Lorsqu’il s’agit de sélectionner un produit d’investissement, la performance historique est systématiquement mise en avant. La psychologie humaine étant celle qu’elle est, il est beaucoup plus facile de convaincre quelqu’un d’investir après une excellente performance qu’après une mauvaise performance. Donc lorsque le vendeur a un intérêt direct à vous vendre un produit, c’est bien entendu ce qu’il va mettre en avant.
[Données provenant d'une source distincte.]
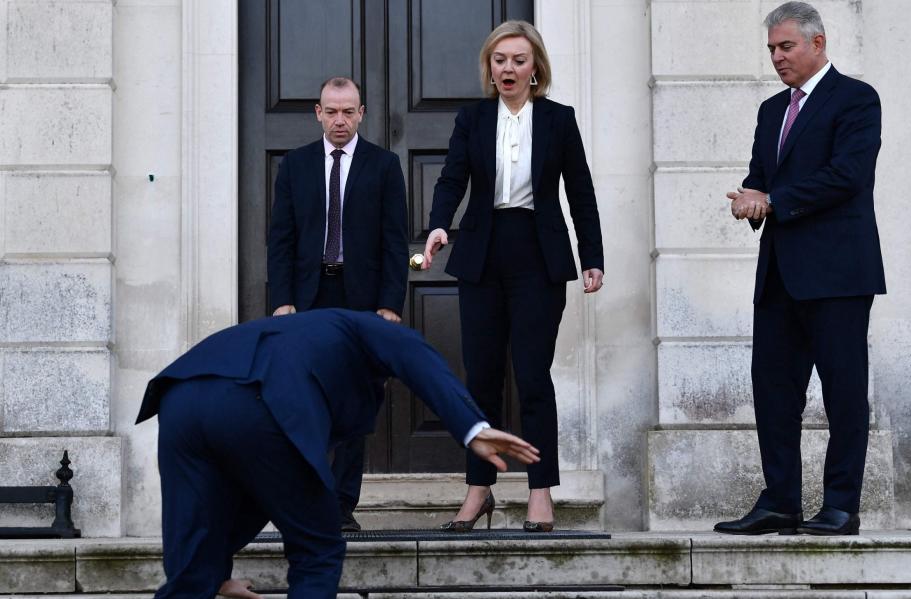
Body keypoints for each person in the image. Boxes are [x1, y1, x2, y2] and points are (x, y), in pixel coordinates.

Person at [135, 308, 540, 598]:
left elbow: (250, 500)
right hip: (259, 398)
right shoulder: (364, 326)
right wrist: (473, 428)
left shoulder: (303, 335)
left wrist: (214, 574)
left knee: (191, 564)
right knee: (319, 548)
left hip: (181, 396)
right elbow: (413, 352)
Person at [421, 20, 604, 533]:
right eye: (499, 59)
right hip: (482, 252)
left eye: (518, 60)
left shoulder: (559, 120)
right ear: (490, 66)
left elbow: (581, 192)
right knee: (480, 377)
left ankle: (540, 491)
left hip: (539, 255)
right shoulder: (473, 119)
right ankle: (479, 491)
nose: (508, 68)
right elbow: (453, 176)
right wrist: (438, 225)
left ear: (535, 68)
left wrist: (593, 255)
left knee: (532, 377)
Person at [715, 1, 884, 537]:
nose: (777, 57)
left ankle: (840, 505)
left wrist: (774, 201)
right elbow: (762, 175)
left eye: (785, 46)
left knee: (842, 391)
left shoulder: (856, 98)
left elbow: (847, 176)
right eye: (771, 49)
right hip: (780, 273)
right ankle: (780, 502)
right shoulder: (771, 110)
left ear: (818, 43)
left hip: (838, 273)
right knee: (772, 390)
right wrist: (747, 199)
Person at [267, 76, 408, 531]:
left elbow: (393, 241)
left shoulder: (384, 166)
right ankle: (309, 499)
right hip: (310, 297)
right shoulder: (295, 166)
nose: (340, 120)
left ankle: (343, 505)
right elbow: (281, 241)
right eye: (332, 111)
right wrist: (281, 301)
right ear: (318, 112)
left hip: (362, 299)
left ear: (362, 113)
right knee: (306, 398)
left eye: (349, 112)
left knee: (354, 401)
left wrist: (389, 304)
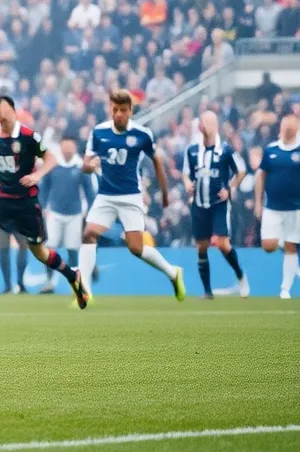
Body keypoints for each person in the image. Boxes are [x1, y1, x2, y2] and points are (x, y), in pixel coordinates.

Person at [0, 96, 87, 308]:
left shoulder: (29, 136)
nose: (3, 121)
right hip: (2, 199)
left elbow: (51, 159)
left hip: (26, 203)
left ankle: (72, 275)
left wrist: (38, 176)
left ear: (14, 113)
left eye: (6, 116)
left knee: (40, 253)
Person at [80, 90, 185, 302]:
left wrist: (164, 193)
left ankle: (173, 273)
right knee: (88, 234)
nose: (118, 114)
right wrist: (91, 165)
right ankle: (85, 291)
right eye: (115, 109)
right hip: (106, 196)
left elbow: (157, 162)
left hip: (130, 197)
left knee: (136, 248)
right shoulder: (99, 132)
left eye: (123, 110)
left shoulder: (142, 134)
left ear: (130, 111)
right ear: (110, 109)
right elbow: (85, 165)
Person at [182, 111, 249, 299]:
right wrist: (187, 183)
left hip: (218, 203)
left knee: (222, 242)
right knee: (201, 246)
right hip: (198, 204)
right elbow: (186, 173)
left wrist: (230, 188)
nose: (204, 125)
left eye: (207, 122)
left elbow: (241, 170)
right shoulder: (192, 150)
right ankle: (207, 291)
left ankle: (240, 275)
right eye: (202, 122)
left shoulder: (225, 150)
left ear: (215, 125)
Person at [37, 134, 95, 294]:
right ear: (61, 146)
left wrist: (92, 211)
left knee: (72, 249)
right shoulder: (53, 164)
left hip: (75, 214)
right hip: (54, 212)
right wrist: (41, 206)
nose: (69, 149)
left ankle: (75, 283)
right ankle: (49, 282)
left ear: (75, 147)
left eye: (71, 146)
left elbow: (89, 191)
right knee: (50, 247)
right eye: (66, 145)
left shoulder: (81, 166)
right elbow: (44, 187)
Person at [254, 114, 300, 299]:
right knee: (268, 245)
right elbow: (261, 175)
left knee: (291, 247)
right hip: (272, 207)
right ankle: (280, 241)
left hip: (295, 208)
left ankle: (285, 289)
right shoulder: (271, 150)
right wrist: (258, 202)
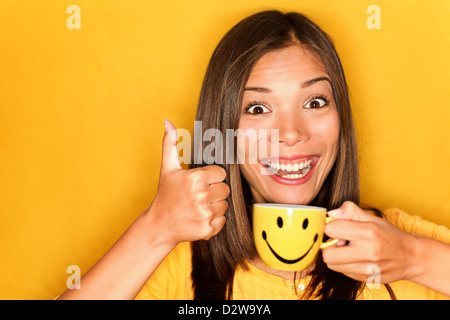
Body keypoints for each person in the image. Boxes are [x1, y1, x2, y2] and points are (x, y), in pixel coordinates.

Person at [57, 10, 450, 300]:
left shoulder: (401, 244)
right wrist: (157, 227)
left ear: (341, 117)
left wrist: (414, 257)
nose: (292, 134)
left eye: (315, 101)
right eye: (258, 109)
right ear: (225, 132)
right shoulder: (183, 263)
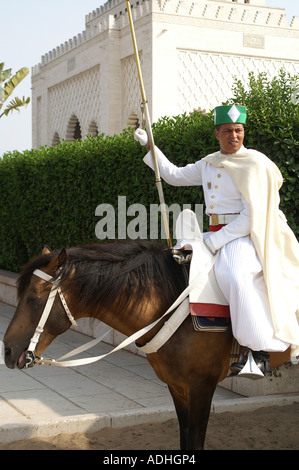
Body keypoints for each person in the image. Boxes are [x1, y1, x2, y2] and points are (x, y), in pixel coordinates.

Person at [134, 104, 299, 377]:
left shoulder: (256, 164)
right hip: (211, 233)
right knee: (173, 266)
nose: (234, 135)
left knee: (235, 276)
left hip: (244, 234)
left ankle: (258, 353)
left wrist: (217, 241)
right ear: (217, 134)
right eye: (227, 131)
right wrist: (150, 146)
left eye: (238, 130)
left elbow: (252, 215)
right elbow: (173, 176)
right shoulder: (209, 164)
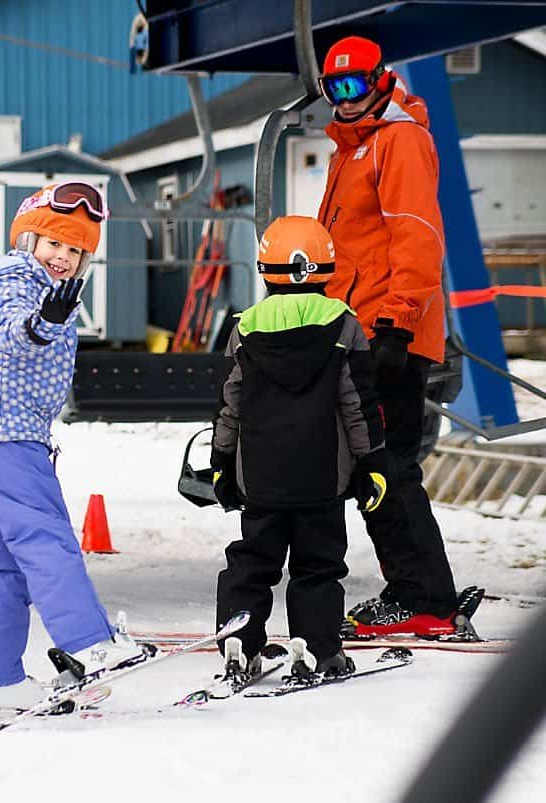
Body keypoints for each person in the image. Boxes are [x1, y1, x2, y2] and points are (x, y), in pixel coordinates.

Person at [0, 182, 144, 712]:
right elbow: (14, 330)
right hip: (6, 432)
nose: (63, 257)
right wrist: (43, 324)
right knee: (44, 538)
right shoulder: (16, 280)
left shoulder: (30, 283)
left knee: (5, 557)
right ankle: (91, 643)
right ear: (27, 241)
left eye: (76, 250)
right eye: (53, 243)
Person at [317, 35, 471, 637]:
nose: (345, 100)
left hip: (389, 333)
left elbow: (416, 235)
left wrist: (396, 323)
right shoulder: (352, 149)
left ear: (380, 81)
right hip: (357, 331)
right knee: (373, 466)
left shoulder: (398, 140)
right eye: (335, 88)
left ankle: (424, 596)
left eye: (355, 86)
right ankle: (416, 589)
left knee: (389, 464)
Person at [211, 215, 388, 680]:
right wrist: (372, 464)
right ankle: (321, 649)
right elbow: (358, 407)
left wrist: (221, 463)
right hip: (322, 478)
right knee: (318, 565)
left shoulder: (245, 328)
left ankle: (238, 642)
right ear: (326, 269)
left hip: (261, 477)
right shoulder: (345, 328)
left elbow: (231, 406)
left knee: (252, 560)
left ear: (266, 270)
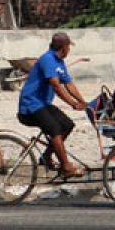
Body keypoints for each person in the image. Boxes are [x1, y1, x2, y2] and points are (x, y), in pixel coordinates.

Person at [17, 32, 86, 178]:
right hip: (31, 105)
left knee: (67, 125)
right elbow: (56, 85)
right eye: (68, 46)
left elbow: (68, 83)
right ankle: (66, 167)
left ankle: (46, 157)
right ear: (64, 47)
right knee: (55, 128)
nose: (69, 50)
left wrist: (83, 101)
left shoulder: (59, 62)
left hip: (43, 104)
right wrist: (73, 103)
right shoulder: (47, 59)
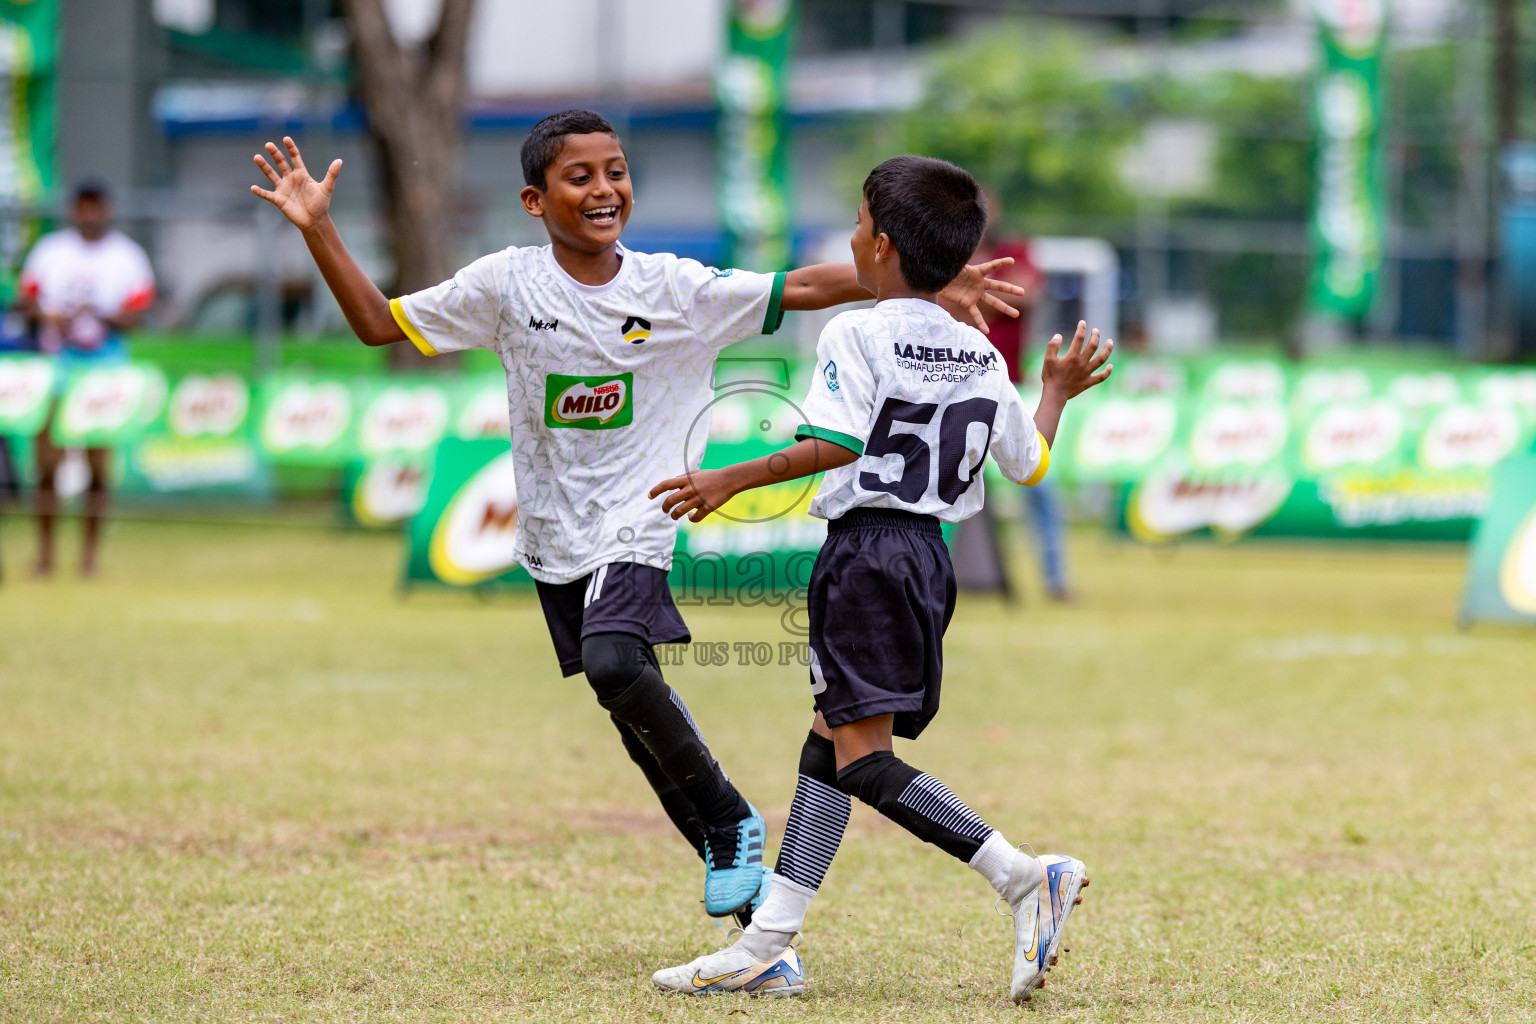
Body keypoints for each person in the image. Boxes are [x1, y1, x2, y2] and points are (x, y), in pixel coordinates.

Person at [249, 111, 1025, 924]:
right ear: (533, 200)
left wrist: (928, 288)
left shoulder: (671, 289)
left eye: (615, 170)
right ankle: (759, 930)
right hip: (554, 533)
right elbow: (379, 324)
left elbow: (799, 287)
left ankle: (730, 821)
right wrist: (319, 229)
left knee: (619, 665)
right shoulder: (505, 285)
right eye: (579, 176)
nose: (603, 188)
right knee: (619, 697)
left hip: (641, 515)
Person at [648, 156, 1111, 1001]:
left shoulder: (854, 333)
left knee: (862, 758)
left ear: (884, 244)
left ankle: (1022, 876)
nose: (854, 236)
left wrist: (729, 479)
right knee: (830, 743)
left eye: (860, 224)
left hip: (865, 556)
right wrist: (1056, 394)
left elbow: (839, 444)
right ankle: (769, 944)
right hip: (928, 560)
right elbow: (1031, 463)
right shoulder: (975, 349)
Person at [16, 180, 156, 577]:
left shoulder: (127, 256)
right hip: (57, 369)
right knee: (47, 463)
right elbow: (24, 302)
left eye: (97, 208)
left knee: (98, 467)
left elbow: (139, 316)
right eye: (84, 208)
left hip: (104, 373)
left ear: (107, 210)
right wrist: (49, 317)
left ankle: (89, 557)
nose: (90, 216)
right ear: (73, 210)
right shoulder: (49, 252)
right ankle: (45, 555)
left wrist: (98, 314)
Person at [947, 191, 1074, 602]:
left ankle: (1055, 580)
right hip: (953, 386)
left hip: (1007, 387)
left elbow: (1027, 294)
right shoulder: (945, 254)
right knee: (945, 486)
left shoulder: (1015, 249)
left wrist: (967, 295)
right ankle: (947, 576)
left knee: (1040, 484)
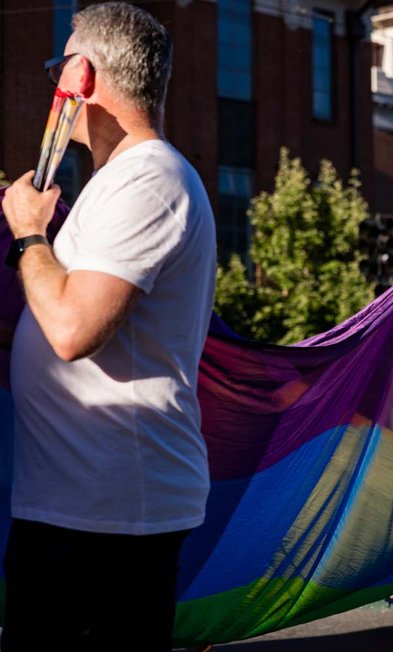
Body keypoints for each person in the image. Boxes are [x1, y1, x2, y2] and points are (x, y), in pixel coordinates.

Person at [0, 3, 216, 650]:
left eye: (56, 66)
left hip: (110, 517)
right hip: (78, 506)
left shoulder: (149, 181)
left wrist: (29, 233)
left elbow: (70, 328)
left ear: (81, 76)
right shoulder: (115, 181)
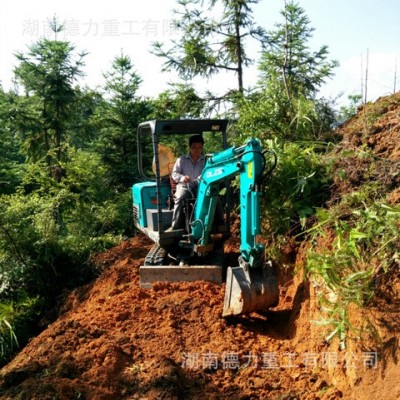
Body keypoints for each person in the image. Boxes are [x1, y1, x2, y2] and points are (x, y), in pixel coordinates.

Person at [168, 134, 205, 231]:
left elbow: (208, 173)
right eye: (194, 147)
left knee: (214, 197)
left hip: (200, 187)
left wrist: (201, 178)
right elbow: (174, 174)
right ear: (190, 147)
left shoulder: (205, 161)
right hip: (185, 186)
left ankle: (218, 224)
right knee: (180, 197)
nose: (196, 150)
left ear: (202, 148)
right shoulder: (182, 160)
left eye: (199, 148)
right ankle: (176, 226)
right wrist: (182, 178)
Or, l’enquête d’AXA révèle que la performance n’est pas le premier critère de décision, mais que la confiance dans le ou la conseiller/ère, ainsi que le risque sont bien plus importants. Et surprise, le niveau des frais n’est pas non plus un critère décisif :

La conclusion est limpide pour celles et ceux qui s’occupent de la gestion patrimoniale de clients suisses : ces derniers ont besoin d’un conseil neutre et indépendant, qui tient compte de leur situation personnelle (capacité objective et subjective à prendre des risques) et qui ne recherche pas la performance à tout prix, mais la croissance régulière de leur capital.

Dans le contexte actuel de taux globaux nuls voire négatifs, cela représente un défi considérable car les obligations ne sont plus en mesure de remplir leur fonction historique dans un portefeuille, et ce d’autant plus si la devise de référence est le franc suisse.

Les solutions d’investissement « mixtes » ou « balancées », qui proposent un investissement entre actions et obligations vont certainement délivrer des performances très décevantes dans les années à venir. Il s’agit au contraire de multiplier les primes de risque de manière intelligente et pondérée dans un portefeuille, tout en assurant une diversification des risques efficace. Plus facile à dire qu’à faire ?

[1] Disponible ici : https://qualified.axa-im.ch/en/studien

[2] 48% pour la totalité de l’échantillon, 44% pour la catégorie « Mass Affluent » (qui ont une fortune investissable supérieure à 100’000.-).

[3] Ces produits étant gérés par la division Asset Management, avec des actifs déposés auprès de la banque et les transactions du portefeuille étant également effectuées à travers le desk de la banque, cette dernière gagne en effet sur tous les tableaux (sans parler du prêt de titres).